CONSIGNE A
Reproduisez à l'identique, parmi les entrées, les lignes qui commencent à celle contenant « GetClockInOk returns a » et se terminent à celle contenant « (o *InlineObject8) HasClockIn() », ces deux lignes comprises.

EXTRAIT DU DOCUMENT
__________

La tragédie, à nouveau

18/11/2017

Memories of Sarajevo (2h20min)et Dans les ruines d'Athènes (2h40min) sont deux pièces de théâtre écrites et mises en scène par Julie Bertin et Jade Herbulot. Elles furent présentées au festival de théâtre d'Avignon et sont désormais à l'affiche du théâtre des Quartiers d'Ivry, où j'ai pu avoir la chance de les voir au cours d'une après-midi de marathon théâtral. Ces deux œuvres sont les composantes de la tétralogie « Europe, mon amour », qui transpose le regard déçu des deux auteures nées au début des années 90 sur l'Union Européenne. Une vision éminemment triste par les actions entreprises par l'institution, mais optimiste quant à son futur.

__________

CONSIGNE B
Selon l'extrait du document, de quelle tétralogie les deux pièces font-elles partie ?

Entrées enregistrées:

__________

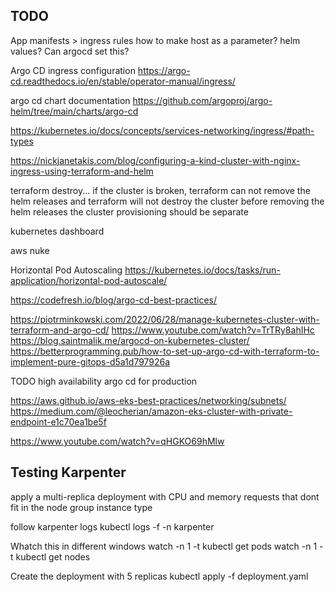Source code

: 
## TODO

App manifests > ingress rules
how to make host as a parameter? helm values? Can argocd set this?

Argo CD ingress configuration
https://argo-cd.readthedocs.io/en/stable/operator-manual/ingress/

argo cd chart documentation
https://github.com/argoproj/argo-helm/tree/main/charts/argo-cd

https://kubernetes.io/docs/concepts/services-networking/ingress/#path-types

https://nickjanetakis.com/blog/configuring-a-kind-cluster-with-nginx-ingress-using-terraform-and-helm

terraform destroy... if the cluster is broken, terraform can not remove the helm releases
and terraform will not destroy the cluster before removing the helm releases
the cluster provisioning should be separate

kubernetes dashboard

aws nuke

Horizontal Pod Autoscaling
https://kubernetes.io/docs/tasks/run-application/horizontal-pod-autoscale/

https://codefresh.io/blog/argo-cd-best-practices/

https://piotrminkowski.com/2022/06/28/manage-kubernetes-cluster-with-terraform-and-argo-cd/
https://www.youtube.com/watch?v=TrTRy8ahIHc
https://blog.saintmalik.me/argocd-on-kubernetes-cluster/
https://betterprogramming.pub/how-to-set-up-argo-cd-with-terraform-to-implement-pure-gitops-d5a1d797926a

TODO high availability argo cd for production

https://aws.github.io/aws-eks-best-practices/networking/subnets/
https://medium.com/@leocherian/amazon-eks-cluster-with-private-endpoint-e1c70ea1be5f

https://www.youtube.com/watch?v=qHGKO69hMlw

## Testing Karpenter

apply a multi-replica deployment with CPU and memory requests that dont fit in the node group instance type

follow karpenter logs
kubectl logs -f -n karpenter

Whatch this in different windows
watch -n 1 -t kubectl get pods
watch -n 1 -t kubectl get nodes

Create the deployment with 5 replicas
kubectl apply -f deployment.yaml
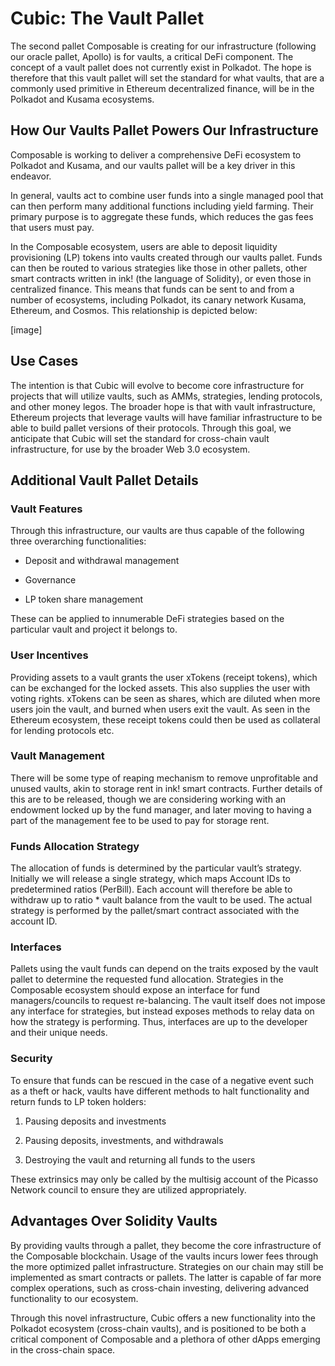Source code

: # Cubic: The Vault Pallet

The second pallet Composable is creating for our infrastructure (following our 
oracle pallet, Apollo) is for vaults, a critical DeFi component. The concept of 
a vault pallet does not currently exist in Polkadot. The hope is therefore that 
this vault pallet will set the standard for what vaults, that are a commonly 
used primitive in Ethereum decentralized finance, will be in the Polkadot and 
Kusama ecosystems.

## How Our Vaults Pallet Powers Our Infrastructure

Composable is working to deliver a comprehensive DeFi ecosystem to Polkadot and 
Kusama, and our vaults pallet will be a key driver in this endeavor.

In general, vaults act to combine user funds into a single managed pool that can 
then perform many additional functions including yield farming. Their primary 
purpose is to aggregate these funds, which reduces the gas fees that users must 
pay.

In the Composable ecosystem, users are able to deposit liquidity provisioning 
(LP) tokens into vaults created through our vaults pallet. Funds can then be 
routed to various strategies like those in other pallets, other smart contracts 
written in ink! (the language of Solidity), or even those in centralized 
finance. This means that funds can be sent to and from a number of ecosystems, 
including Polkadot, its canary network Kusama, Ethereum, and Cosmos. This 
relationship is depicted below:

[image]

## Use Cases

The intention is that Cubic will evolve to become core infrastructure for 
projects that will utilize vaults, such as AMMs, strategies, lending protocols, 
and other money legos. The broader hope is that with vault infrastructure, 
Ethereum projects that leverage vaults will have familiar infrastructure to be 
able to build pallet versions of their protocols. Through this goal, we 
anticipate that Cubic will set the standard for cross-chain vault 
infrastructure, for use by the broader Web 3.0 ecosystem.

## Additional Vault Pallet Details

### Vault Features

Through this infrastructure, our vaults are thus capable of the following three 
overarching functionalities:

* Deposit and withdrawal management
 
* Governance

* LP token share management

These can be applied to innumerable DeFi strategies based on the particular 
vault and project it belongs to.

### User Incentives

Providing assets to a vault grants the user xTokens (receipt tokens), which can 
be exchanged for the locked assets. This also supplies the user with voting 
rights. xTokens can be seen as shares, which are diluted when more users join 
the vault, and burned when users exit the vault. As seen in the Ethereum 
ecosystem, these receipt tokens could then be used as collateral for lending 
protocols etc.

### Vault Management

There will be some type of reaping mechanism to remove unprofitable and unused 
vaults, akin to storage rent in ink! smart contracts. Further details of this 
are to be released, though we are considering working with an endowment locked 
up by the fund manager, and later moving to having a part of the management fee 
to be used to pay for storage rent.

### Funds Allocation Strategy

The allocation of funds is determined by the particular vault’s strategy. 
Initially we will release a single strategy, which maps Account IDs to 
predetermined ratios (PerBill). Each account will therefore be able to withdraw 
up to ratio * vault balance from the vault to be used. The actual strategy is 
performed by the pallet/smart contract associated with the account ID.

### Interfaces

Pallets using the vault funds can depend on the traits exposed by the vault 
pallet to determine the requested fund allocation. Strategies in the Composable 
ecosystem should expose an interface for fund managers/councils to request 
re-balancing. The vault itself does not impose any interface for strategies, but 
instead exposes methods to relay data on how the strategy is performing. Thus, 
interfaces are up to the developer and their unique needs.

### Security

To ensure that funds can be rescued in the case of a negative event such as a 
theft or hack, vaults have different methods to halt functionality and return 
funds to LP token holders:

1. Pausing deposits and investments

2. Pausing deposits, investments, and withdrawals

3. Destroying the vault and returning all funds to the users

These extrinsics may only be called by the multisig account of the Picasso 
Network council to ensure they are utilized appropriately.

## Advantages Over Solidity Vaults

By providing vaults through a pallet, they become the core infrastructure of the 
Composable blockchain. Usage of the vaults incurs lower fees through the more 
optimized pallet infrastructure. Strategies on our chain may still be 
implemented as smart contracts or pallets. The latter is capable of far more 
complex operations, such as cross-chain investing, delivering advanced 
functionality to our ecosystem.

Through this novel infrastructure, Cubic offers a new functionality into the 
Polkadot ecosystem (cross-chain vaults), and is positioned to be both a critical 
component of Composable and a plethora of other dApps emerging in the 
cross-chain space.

__________

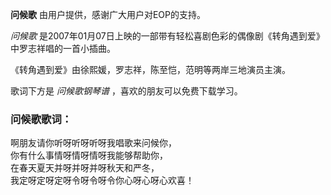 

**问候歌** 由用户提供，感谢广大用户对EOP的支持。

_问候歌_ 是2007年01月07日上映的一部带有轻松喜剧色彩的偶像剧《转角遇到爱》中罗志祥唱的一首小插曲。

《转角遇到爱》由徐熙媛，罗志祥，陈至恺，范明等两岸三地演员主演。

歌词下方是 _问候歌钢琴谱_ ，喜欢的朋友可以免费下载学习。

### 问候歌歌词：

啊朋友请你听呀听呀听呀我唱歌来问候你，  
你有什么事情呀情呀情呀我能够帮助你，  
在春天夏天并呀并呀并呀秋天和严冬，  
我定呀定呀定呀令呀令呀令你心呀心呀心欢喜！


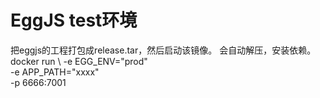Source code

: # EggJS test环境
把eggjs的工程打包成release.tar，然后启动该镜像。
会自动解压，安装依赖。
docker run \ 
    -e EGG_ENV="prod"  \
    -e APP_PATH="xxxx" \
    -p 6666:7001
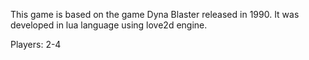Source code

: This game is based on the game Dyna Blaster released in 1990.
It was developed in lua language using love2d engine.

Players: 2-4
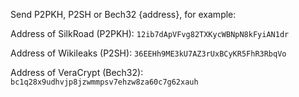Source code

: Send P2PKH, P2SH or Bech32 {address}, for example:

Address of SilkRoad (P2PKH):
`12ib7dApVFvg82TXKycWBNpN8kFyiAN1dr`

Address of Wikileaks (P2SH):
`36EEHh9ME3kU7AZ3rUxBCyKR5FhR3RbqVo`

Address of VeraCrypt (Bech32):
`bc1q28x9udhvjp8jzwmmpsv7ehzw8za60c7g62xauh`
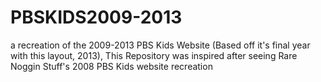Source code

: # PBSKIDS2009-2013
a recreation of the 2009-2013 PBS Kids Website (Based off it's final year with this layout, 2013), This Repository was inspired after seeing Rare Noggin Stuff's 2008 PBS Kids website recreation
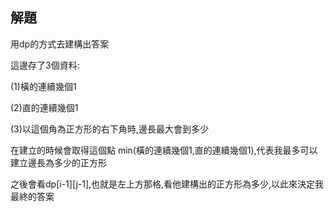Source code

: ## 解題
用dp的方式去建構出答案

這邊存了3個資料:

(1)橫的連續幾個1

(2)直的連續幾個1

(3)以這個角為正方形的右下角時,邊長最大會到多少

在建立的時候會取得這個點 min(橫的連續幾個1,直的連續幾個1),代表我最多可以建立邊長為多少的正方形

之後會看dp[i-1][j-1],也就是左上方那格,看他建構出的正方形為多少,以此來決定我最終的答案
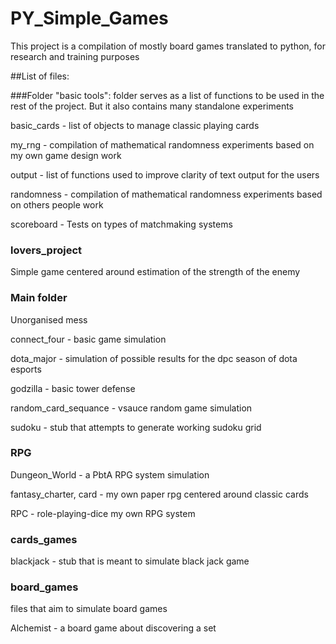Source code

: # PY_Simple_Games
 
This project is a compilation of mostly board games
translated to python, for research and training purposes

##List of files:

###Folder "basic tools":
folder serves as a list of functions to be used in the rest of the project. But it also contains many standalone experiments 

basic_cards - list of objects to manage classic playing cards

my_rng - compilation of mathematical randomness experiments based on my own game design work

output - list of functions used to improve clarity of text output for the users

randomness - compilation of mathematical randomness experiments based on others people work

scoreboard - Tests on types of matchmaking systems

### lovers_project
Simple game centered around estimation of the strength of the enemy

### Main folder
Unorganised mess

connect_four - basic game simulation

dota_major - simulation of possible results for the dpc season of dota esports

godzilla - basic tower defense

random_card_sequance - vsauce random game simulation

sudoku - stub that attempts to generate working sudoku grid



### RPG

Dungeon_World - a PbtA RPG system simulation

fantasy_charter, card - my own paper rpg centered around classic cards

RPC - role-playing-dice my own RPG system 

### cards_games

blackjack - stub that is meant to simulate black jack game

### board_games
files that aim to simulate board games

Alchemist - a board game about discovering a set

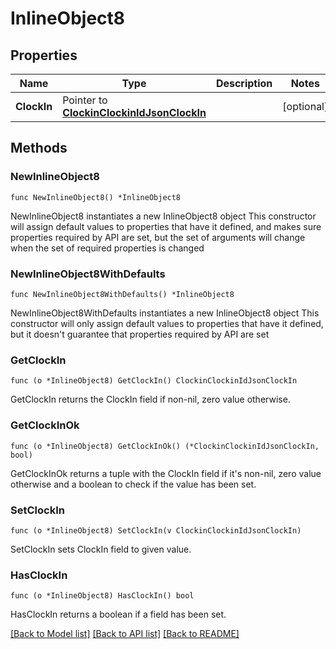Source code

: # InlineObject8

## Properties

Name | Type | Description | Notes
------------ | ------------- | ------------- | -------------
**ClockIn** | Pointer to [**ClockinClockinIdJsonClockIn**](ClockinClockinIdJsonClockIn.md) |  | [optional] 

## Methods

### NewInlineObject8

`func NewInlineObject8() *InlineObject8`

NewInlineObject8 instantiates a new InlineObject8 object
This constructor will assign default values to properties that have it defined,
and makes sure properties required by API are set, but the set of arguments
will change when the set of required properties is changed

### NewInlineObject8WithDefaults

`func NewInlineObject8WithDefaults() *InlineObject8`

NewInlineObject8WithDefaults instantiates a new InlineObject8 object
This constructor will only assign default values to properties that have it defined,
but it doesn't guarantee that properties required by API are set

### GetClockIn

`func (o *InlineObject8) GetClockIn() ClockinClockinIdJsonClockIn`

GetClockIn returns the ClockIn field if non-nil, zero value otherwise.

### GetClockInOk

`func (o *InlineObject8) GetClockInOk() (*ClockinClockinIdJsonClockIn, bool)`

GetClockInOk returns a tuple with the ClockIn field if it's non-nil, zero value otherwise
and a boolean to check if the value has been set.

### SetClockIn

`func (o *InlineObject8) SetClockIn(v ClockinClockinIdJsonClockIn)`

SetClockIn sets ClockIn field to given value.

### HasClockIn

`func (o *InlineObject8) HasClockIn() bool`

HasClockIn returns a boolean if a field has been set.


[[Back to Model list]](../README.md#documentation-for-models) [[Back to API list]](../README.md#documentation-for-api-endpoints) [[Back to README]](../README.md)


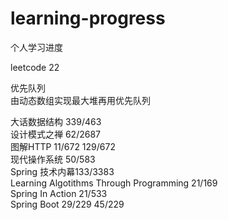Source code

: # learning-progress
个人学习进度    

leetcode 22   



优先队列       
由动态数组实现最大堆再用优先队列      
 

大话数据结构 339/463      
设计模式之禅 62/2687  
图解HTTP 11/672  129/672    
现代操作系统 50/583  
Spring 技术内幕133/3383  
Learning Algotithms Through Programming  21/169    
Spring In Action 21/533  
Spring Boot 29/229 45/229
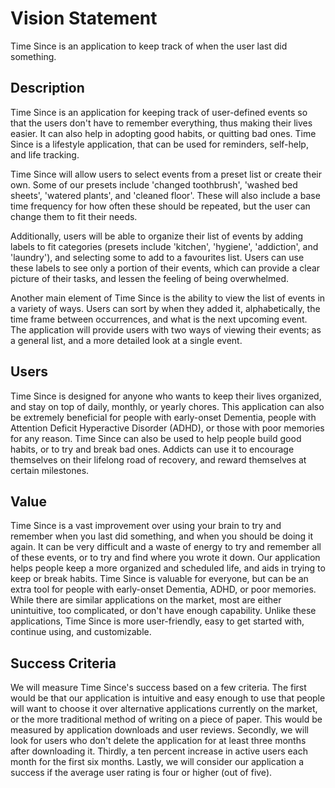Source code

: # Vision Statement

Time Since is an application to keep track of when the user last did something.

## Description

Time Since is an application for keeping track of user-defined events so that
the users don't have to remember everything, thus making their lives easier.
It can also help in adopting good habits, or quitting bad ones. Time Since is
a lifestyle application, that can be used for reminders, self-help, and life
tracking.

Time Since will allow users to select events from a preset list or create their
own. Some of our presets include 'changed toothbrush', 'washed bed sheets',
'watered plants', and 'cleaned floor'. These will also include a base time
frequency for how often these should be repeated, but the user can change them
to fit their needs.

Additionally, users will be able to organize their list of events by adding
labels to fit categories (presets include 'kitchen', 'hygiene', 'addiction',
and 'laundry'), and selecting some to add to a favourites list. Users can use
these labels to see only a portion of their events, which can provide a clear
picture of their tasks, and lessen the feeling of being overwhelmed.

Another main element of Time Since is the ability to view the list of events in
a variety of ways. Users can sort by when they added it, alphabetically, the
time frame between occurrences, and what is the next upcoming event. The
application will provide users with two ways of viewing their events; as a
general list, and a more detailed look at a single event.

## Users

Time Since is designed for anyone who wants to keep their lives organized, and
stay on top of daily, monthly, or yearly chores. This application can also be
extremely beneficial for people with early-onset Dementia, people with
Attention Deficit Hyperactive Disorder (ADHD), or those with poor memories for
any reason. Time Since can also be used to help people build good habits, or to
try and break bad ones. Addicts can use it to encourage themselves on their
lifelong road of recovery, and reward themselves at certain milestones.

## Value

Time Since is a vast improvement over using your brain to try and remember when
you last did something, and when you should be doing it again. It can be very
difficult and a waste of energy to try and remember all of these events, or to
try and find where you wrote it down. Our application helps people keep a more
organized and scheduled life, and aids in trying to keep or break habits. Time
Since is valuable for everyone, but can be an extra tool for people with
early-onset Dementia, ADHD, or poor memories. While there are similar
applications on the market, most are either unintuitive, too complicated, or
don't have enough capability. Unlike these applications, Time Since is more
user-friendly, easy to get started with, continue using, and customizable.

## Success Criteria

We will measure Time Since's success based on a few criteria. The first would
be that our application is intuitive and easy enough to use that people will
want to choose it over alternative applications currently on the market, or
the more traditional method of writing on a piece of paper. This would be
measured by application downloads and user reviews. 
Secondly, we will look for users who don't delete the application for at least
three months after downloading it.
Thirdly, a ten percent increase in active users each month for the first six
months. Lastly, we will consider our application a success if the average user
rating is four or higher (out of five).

__________

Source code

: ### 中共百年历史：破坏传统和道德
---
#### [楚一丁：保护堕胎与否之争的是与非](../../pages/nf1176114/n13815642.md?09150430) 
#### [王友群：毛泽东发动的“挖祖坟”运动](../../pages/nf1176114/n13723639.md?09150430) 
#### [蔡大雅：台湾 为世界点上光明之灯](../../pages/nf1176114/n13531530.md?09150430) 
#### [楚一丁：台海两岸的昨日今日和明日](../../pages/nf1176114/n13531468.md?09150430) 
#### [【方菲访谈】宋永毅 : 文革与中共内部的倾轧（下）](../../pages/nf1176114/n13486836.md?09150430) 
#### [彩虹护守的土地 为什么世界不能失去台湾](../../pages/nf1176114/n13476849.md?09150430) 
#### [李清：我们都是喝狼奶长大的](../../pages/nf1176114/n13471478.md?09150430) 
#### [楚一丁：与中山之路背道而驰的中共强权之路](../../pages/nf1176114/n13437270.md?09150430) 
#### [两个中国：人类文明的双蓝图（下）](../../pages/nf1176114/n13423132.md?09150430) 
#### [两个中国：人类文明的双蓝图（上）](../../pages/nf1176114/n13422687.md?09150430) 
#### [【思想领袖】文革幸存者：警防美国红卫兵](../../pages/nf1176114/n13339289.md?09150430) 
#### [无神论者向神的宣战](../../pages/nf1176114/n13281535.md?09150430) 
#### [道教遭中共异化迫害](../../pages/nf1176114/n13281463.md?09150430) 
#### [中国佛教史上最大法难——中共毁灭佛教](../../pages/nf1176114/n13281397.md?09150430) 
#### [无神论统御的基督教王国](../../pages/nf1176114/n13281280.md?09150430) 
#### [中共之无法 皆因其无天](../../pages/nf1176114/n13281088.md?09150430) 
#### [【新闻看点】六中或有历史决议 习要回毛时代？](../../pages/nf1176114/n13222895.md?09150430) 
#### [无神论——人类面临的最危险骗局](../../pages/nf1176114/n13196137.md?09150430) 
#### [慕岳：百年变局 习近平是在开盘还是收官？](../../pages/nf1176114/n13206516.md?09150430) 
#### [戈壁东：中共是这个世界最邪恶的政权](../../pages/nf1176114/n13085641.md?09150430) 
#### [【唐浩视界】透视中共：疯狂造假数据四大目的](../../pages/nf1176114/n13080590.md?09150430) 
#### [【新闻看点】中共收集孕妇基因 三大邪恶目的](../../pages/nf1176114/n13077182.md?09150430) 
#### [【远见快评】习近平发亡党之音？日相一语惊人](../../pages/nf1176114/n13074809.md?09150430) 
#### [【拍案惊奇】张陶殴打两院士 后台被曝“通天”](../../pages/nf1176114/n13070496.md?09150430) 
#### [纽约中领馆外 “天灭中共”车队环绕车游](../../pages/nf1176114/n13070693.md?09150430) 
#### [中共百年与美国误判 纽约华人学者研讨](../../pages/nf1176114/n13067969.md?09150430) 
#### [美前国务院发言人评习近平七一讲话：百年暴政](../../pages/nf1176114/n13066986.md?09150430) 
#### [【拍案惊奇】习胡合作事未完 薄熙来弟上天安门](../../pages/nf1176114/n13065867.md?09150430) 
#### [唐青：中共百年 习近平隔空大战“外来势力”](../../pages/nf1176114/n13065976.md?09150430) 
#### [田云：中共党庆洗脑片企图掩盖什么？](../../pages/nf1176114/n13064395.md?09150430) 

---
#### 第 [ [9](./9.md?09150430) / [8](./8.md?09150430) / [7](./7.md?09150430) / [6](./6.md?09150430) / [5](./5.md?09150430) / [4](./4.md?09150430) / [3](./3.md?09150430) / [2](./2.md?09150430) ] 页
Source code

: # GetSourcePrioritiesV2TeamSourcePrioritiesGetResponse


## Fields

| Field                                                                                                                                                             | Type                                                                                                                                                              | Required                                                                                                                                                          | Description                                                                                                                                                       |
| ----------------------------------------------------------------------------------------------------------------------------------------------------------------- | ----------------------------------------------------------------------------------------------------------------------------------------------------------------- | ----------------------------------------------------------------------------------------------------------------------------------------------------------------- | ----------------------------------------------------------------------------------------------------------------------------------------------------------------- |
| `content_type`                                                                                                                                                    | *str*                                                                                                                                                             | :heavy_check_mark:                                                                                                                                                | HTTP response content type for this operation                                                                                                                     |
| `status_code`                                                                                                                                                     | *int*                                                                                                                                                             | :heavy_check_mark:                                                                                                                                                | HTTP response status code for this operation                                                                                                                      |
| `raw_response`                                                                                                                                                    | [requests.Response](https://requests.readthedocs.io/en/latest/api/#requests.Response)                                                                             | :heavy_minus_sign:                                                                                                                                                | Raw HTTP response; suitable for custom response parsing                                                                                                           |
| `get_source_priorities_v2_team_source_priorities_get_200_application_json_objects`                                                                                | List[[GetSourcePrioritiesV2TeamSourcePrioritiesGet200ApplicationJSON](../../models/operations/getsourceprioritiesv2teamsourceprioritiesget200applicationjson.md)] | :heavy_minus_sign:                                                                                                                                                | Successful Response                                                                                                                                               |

__________

VOTRE RÉPONSE A
GetClockInOk returns a tuple with the ClockIn field if it's non-nil, zero value otherwise
and a boolean to check if the value has been set.

### SetClockIn

`func (o *InlineObject8) SetClockIn(v ClockinClockinIdJsonClockIn)`

SetClockIn sets ClockIn field to given value.

### HasClockIn

`func (o *InlineObject8) HasClockIn() bool`

VOTRE RÉPONSE B
Elles font partie de la tétralogie « Europe, mon amour ».